Question: Diego is an active-duty military member stationed in Germany since last March. His spouse and children (ages 3 and 6) remained in Florida in the home they own together. This is Diego's first deployment, and his spouse is not sure what filing status to use since Diego has not lived in their home for the last 10 months.

The couple does not want to lose any credits they could be eligible for but are concerned because Box 1 of Diego's Form W-2, Wage and Tax Statement, only shows $8,000 even though he is employed by the military full time and received other nontaxable pay. The couple's only other source of income comes from the small business Diego's spouse owns, which nets $19,000 annually after expenses. Neither Diego nor his spouse attend school currently, but they do have eligible childcare expenses for both children. They are not separated and do maintain their home equally. Which filing status is more beneficial for Diego and his family?

Answer: Married filing jointly is the correct filing status to ensure that Diego and his spouse can claim all the credits they are eligible for, such as the child and dependent care credit.
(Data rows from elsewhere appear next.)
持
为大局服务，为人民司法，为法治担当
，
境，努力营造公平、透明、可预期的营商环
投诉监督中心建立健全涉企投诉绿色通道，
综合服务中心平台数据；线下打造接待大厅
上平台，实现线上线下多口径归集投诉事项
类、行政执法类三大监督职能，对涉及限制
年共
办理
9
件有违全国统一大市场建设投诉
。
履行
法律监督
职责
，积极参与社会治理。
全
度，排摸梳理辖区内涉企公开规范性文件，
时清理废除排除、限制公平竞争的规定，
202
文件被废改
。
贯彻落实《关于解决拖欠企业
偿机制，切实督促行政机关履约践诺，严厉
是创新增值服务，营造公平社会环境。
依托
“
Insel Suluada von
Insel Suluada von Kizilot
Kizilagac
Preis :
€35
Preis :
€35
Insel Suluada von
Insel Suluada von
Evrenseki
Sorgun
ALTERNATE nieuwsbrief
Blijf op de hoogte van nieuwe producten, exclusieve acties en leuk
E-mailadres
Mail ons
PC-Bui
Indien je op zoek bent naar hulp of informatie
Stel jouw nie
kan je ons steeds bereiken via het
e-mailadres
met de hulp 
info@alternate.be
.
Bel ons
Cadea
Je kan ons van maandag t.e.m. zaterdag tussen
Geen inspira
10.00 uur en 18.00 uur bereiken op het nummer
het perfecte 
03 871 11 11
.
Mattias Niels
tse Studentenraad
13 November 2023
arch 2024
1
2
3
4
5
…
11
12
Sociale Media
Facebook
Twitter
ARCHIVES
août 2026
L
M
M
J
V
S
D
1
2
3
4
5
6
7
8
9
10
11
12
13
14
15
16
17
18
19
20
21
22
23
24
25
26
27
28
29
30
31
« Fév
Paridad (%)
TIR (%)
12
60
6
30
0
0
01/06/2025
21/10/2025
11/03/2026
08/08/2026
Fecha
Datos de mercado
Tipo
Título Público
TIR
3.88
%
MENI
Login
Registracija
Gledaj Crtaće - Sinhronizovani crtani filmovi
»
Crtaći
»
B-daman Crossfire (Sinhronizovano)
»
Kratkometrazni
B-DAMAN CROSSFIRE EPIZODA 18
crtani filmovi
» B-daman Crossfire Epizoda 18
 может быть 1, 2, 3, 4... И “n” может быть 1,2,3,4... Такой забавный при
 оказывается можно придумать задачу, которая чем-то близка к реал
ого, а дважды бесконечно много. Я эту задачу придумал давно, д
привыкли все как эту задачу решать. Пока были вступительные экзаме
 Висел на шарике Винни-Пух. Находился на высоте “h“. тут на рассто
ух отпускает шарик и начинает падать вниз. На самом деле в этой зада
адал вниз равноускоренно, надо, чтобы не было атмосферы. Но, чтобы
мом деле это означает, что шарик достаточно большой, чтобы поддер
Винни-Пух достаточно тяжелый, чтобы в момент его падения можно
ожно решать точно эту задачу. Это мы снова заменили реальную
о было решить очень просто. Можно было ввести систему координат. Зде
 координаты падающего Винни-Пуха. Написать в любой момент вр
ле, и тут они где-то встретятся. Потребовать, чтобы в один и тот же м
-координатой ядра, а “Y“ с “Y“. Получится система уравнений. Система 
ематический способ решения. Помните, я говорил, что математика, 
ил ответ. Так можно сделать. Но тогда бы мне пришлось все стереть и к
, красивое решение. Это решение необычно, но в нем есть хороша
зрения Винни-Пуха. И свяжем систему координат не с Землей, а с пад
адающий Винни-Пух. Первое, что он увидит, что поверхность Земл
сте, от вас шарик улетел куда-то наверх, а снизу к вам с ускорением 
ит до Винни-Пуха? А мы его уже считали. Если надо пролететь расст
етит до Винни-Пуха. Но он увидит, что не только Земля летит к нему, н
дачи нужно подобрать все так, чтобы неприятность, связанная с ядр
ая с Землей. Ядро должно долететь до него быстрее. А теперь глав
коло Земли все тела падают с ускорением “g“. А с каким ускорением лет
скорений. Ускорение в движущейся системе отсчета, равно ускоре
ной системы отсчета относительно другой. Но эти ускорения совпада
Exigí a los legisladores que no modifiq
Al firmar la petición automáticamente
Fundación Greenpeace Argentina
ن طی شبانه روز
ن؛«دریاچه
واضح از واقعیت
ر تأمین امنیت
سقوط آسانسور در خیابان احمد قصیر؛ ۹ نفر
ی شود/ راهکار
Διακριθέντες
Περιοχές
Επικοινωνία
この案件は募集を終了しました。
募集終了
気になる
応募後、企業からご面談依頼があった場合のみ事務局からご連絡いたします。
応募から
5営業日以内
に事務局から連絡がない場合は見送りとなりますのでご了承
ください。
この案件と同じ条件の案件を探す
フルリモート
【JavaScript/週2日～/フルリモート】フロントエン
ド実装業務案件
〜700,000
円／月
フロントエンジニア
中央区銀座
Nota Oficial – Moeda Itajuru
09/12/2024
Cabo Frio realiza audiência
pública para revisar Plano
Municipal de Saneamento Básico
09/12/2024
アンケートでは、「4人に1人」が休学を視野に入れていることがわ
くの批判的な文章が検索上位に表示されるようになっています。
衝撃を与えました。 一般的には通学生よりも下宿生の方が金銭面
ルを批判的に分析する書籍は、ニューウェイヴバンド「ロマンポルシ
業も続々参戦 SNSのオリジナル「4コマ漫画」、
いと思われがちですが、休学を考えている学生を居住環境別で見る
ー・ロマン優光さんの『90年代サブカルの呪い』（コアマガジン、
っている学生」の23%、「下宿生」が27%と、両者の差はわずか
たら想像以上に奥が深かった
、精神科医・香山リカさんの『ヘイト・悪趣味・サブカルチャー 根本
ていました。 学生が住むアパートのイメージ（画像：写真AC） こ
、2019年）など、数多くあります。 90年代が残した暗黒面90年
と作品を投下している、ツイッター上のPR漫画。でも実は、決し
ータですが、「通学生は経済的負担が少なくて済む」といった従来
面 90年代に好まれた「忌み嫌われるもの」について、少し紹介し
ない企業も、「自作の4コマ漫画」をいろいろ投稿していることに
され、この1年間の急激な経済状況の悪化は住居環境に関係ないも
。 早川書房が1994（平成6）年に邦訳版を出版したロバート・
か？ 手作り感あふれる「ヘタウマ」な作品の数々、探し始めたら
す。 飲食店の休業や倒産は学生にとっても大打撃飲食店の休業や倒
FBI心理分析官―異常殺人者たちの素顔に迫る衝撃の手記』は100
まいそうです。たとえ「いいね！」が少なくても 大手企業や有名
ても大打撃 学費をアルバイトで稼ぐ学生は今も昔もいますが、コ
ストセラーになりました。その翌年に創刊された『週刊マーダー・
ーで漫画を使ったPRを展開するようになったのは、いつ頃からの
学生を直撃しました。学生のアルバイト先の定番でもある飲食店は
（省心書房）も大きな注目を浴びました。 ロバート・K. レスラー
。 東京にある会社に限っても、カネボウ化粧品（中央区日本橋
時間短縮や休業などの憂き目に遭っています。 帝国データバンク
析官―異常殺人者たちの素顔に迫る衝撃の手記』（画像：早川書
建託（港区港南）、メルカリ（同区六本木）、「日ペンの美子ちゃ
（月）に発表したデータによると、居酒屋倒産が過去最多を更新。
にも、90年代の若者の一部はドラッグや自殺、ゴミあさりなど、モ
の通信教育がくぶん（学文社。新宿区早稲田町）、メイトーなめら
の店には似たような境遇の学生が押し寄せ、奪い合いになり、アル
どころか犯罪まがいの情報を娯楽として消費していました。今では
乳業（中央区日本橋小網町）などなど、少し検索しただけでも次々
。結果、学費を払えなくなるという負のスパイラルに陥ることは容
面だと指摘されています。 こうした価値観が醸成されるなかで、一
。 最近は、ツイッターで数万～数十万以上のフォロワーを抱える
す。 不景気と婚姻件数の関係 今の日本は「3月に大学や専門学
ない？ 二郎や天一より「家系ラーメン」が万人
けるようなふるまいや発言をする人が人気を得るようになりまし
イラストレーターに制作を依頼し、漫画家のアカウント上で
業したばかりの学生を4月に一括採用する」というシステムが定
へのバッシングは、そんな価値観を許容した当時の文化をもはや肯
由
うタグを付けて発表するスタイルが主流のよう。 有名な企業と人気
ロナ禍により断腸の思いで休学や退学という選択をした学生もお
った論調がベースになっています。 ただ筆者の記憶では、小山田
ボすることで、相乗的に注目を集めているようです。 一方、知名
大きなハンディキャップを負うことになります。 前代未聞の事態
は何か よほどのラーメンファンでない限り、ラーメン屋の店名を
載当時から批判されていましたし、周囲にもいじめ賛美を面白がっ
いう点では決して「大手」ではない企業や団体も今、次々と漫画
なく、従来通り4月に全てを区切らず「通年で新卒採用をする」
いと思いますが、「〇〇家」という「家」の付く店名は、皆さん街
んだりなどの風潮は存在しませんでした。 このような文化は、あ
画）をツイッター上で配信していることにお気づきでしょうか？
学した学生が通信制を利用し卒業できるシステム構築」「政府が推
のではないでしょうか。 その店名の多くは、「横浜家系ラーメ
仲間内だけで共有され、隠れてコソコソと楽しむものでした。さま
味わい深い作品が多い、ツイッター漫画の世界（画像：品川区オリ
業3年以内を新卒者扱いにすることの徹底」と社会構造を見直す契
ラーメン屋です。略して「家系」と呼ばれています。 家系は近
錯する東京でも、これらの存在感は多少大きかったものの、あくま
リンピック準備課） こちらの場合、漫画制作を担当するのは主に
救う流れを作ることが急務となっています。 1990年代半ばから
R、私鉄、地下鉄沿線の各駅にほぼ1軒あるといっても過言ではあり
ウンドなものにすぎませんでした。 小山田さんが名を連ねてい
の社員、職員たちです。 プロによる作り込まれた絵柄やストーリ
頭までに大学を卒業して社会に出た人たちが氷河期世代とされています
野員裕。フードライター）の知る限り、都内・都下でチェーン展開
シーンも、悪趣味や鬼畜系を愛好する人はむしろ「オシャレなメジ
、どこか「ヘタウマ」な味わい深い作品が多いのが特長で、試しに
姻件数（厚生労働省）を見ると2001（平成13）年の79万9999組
In this case, even though Diego has been out of the home the last six months of the year, his spouse does not qualify for head of household filing status since they maintained the household together. The married filing separately filing status would not benefit the couple because they would not be able to claim certain credits.​

Diego and his spouse would also qualify for the earned income credit (EIC) based on their combined adjusted gross income (AGI) of $27,000. For tax year 2024, $62,688 is the maximum AGI eligible for couples filing jointly to claim EIC with two children. Box 1 of Diego's Form W-2 is smaller than the total pay he received for the year because his taxable income does not include special pay allowances. Those amounts will be listed in Box 12 and can be found on his military leave and earnings statement as well.